What to do:
Copy out each line of the data that includes the string "unit".

Electronics engineering source data:
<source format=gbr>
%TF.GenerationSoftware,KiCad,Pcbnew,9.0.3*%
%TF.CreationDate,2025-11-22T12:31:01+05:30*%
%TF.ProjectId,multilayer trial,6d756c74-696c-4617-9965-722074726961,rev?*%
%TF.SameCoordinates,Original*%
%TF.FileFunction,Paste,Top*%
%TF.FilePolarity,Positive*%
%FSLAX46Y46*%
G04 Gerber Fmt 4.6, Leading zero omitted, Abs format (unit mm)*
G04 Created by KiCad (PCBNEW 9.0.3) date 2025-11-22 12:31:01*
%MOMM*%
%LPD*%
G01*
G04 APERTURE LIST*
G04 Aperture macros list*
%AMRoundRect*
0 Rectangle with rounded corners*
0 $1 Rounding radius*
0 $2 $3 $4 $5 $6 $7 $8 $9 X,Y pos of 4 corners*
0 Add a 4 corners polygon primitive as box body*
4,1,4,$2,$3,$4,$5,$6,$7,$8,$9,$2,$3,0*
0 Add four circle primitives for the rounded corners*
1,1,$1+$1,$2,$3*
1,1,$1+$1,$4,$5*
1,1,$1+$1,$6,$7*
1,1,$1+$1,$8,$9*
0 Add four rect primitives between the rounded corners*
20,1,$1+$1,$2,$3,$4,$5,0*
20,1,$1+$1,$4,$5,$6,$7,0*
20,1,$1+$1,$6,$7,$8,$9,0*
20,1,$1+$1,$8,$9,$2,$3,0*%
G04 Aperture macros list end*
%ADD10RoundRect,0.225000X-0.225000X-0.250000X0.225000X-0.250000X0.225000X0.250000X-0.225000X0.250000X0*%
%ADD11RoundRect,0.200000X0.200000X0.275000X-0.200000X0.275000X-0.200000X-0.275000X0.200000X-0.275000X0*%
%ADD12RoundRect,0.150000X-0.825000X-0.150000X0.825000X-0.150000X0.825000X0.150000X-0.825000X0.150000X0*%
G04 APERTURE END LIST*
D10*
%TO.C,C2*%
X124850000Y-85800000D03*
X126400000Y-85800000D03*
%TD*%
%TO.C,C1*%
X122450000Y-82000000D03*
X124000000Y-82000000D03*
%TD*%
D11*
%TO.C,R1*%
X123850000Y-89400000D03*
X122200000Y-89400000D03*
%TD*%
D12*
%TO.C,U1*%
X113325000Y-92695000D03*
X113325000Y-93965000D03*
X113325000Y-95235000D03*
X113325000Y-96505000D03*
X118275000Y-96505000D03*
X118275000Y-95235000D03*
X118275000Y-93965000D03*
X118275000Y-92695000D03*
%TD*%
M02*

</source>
...
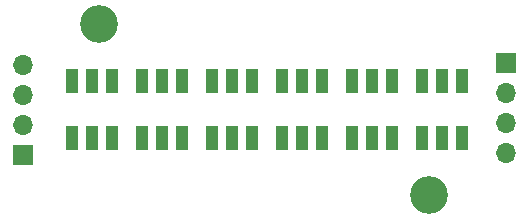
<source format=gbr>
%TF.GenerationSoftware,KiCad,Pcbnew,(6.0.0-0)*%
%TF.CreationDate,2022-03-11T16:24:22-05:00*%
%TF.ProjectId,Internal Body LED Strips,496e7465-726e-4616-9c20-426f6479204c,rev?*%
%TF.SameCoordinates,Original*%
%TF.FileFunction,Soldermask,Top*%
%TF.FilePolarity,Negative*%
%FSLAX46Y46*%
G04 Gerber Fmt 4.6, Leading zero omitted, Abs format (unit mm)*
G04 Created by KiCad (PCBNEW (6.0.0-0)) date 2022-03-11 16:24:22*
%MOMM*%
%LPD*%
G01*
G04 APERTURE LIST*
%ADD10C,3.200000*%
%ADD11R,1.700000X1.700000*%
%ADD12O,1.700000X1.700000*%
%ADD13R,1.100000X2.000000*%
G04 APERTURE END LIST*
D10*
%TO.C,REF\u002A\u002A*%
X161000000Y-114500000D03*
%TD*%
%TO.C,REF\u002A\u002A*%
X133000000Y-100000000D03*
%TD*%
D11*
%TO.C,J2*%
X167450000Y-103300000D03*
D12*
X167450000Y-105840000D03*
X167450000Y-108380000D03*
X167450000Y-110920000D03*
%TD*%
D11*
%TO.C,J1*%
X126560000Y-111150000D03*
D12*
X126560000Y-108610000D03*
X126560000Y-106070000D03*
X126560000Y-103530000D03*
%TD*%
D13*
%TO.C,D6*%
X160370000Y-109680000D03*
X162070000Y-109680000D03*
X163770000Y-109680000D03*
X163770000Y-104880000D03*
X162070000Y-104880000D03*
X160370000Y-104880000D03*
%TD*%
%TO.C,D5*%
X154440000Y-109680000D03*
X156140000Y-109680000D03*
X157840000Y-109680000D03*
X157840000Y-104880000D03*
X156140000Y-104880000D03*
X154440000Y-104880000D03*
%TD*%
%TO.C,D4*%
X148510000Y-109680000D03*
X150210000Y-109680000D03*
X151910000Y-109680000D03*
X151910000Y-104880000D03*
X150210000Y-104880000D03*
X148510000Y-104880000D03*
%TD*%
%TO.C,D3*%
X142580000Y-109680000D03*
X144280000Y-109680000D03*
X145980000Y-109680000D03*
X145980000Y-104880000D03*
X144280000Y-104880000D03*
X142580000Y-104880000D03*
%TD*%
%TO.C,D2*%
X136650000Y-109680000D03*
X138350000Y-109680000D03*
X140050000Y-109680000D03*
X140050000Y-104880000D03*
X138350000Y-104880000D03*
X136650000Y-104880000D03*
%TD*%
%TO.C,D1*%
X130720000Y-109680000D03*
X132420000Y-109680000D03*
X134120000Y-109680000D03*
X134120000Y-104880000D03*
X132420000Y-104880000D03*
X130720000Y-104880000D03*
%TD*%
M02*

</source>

Task result:
G04 Gerber Fmt 4.6, Leading zero omitted, Abs format (unit mm)*
G04 Gerber Fmt 4.6, Leading zero omitted, Abs format (unit mm)*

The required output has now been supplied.